Retailers need to get lean through lifestyle changes not crash diets
Amidst rising raw material costs and continued inflation creep, this year was never going to be an easy one for UK plc… By Helen Dickinson
Recovery is coming slowly but uncertainty is still nipping at the heels of growth and the latest rash of retail insolvencies and trading updates highlighting the very challenging environment have done little to boost confidence within the retail sector. Unlike previous recoveries, recovery in the wider economy certainly will not be consumer led this time around.
Aside from the consumer income squeeze and other external factors, there are two issues for retailers barricading the road from survival to stability to recovery – getting pricing right and controlling costs.
Setting pricing correctly is always a challenge, but never more so than now. For retailers, the price point must be high enough to sustain investment and profitability, but low enough to avoid damaging already fragile consumer confidence.
And pricing policy must be complemented and determined by a controlled costing strategy. This is vital if the business is to remain nourished and profit margins healthy. Recent research shows UK businesses, including retail companies, believe 95 per cent of cost reduction and streamlining completed during the recession could bounce back and that hard fought savings made are not sustainable.
To add insult to injury, there is serious external cost pressure across the supply chain that cannot simply flow through to the consumer in the current climate. Input costs such as fuel have soared, with no signs of abating anytime soon and, in turn, this impacts upon retail. The most recent Retail Health Index from the KPMG/Synovate Retail Think Tank found that although overall costs had a neutral impact on the health of the retail sector in the first quarter, pressures have been increasing since then.

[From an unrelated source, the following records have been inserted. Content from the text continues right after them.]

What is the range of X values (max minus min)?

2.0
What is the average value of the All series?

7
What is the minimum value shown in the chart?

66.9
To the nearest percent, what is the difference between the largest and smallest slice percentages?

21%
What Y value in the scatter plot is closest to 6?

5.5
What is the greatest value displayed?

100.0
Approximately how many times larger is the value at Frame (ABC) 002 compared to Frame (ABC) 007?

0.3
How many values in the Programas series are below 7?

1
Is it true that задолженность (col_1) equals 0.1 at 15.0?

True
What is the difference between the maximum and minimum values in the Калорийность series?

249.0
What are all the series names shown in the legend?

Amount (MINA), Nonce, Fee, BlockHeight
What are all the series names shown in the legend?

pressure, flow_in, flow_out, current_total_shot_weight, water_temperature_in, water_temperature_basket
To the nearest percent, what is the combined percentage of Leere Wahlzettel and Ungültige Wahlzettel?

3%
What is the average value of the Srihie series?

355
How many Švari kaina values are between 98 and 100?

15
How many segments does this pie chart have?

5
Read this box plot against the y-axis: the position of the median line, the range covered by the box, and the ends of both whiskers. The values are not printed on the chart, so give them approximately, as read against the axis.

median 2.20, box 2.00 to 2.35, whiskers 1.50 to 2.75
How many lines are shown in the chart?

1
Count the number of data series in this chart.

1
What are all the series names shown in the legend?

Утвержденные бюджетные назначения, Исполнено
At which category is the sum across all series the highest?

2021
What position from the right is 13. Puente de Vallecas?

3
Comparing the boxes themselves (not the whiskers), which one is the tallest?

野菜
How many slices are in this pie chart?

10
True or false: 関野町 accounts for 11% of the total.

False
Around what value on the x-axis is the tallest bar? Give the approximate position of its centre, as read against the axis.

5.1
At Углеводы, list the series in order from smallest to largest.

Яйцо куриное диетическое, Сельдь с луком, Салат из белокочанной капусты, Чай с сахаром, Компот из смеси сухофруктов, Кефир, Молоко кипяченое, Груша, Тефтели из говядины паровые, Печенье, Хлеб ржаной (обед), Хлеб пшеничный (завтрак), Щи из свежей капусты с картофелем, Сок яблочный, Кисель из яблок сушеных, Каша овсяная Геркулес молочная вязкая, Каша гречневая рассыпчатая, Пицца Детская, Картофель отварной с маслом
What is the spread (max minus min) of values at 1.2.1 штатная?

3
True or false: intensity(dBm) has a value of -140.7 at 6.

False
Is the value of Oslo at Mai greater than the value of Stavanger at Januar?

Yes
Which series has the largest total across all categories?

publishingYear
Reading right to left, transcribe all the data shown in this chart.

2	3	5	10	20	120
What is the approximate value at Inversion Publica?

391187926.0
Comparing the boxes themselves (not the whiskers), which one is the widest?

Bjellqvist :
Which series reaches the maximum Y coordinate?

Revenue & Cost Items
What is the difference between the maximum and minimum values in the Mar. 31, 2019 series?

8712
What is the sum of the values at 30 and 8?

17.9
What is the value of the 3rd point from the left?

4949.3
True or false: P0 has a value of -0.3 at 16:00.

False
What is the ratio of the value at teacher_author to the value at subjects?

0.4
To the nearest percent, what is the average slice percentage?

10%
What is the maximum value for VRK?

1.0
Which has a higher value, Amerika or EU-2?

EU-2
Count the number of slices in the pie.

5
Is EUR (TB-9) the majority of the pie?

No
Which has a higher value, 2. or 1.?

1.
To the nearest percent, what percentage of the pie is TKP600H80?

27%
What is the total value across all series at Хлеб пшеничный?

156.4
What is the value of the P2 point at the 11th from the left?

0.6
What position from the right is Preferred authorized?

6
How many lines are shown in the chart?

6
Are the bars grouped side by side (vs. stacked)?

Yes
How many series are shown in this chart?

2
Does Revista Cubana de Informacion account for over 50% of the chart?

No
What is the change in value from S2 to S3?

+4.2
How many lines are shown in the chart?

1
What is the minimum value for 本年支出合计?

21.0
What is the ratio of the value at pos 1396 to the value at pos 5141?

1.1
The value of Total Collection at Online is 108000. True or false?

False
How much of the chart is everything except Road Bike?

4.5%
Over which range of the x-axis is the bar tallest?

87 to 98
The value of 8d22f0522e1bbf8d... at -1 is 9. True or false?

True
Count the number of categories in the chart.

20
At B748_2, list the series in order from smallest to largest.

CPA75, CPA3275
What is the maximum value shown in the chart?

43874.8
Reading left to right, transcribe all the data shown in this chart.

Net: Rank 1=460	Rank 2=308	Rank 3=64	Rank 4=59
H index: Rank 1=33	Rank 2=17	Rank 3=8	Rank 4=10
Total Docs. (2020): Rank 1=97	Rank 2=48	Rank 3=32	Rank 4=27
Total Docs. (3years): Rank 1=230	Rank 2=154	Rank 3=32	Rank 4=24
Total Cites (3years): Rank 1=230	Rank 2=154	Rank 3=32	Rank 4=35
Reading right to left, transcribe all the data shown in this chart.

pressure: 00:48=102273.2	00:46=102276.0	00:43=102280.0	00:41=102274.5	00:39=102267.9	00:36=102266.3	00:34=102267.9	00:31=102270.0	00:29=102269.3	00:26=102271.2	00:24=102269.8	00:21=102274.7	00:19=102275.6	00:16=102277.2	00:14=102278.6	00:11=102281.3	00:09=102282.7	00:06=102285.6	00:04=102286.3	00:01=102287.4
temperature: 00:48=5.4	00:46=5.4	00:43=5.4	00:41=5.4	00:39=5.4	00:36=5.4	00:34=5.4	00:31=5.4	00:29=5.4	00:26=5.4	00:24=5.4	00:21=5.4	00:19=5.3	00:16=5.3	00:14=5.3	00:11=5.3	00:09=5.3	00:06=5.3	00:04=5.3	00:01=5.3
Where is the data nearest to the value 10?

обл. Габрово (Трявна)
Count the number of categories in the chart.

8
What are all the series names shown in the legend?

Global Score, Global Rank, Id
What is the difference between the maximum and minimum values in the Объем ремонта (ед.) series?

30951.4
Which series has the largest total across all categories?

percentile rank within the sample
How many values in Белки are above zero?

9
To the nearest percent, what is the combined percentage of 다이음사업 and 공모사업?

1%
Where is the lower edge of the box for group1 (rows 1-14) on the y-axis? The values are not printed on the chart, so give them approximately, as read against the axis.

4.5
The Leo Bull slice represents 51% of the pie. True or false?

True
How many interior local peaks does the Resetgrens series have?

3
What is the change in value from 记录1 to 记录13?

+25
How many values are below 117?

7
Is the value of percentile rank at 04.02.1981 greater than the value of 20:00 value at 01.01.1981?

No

Denied the luxury of time, many retailers underwent radical cost cutting programmes following the downturn. In a typical retail company 60-70 per cent of costs sit in the supply. However, the make-up of costs in that 60-70 per cent is not always fully understood. There is often a lack of visibility across the cost pipeline making it very difficult to identify where leaks need plugging. As a result, more apparent costs – such as people – tend to be targeted, with retailers now concerned about increasing headcount over the next few years.
Recession induced cost cutting has been dominated by budget squeezing, reducing headcount, pay cuts and freezes and the slashing of non-core spending. But none of these crash diets are sustainable or will ensure long time fitness. In many cases such savings were not delivered through a change in business culture or operations but through forced reactivity to the external market place.
This approach was not necessarily wrong in the first instance and ensured survival, but as the demand remains under pressure, core behavioural changes need embedding. I’ve observed in the past that retailers are good at cutting costs but that these have a tendency to creep back in: now is the time to develop longer term cost strategies. If not, as growth comes back, and headcount and investment increase to match demand – coupled with rising fuel costs – any profit could be eradicated. Or worse still, if demand remains weak, the ability to continually find savings through the ‘crash diet’ model will be become more difficult and erode the underlying foundations of the business.
Many retailers have invested heavily in systems to access quality management information to help them make smart cuts. However, often there is too much data to sift through to inform correct decisions on cost (and pricing).
UK businesses bought precious time through the measures taken in haste during the recession. They must now embed sustainable, lower cost bases – that have some flex and ability to cope with rising input costs – if nourished growth and healthy margins can still be achieved in the future.